◆ YOUR TASK
Reproduce only the lines that run from the line with "(245, 344) = (174, 429): table lamp -> none" to the last line of the material, both ends included, exactly as they appear.
§ §
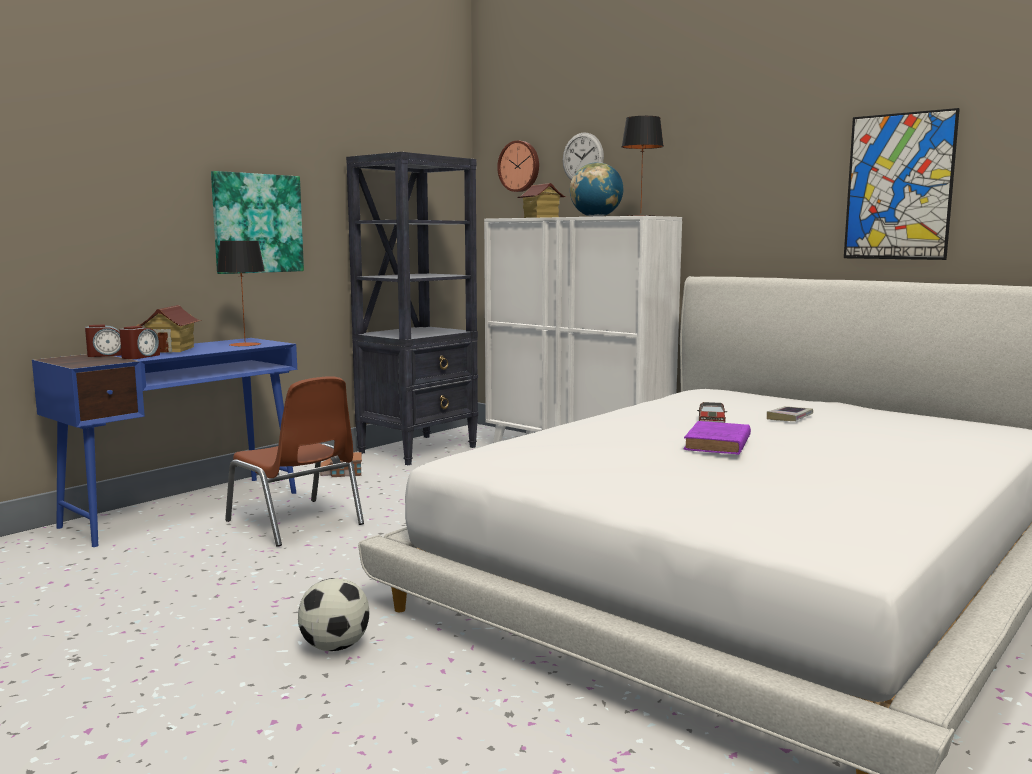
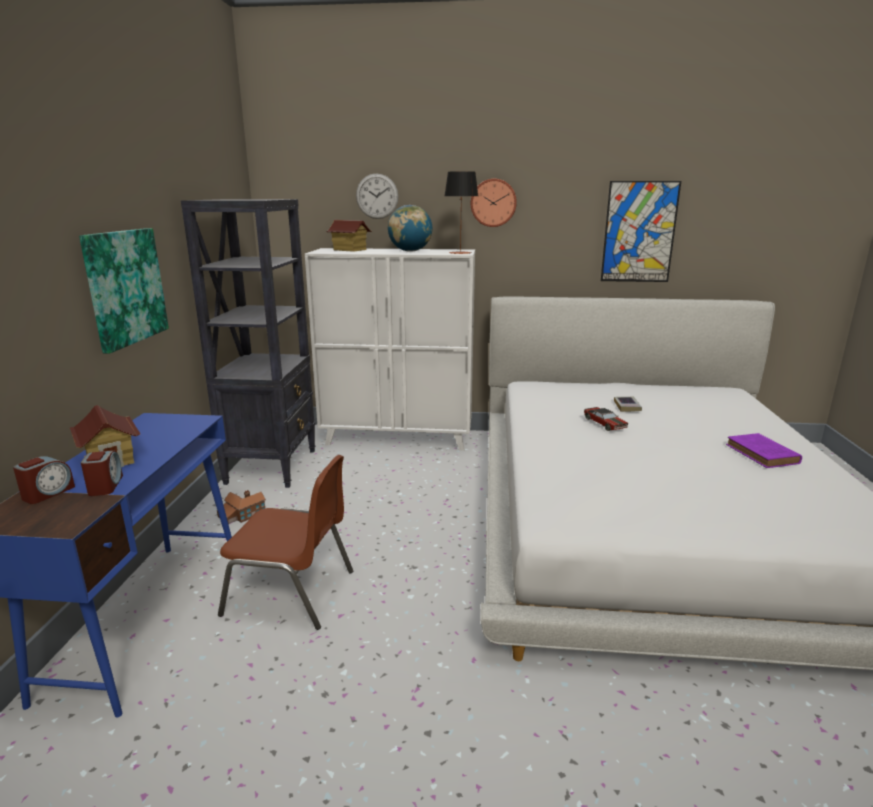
camera: 35 degrees left, 10 degrees up
(245, 344) = (174, 429): table lamp -> none
(335, 646) = (534, 725): football -> none
(520, 166) = (308, 199): wall clock -> wall clock (493, 203)
(717, 444) = (660, 450): purple book -> purple book (763, 455)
§ §
◆ SOLUTION FOR THIS EXERCISE
(245, 344) = (174, 429): table lamp -> none
(335, 646) = (534, 725): football -> none
(520, 166) = (308, 199): wall clock -> wall clock (493, 203)
(717, 444) = (660, 450): purple book -> purple book (763, 455)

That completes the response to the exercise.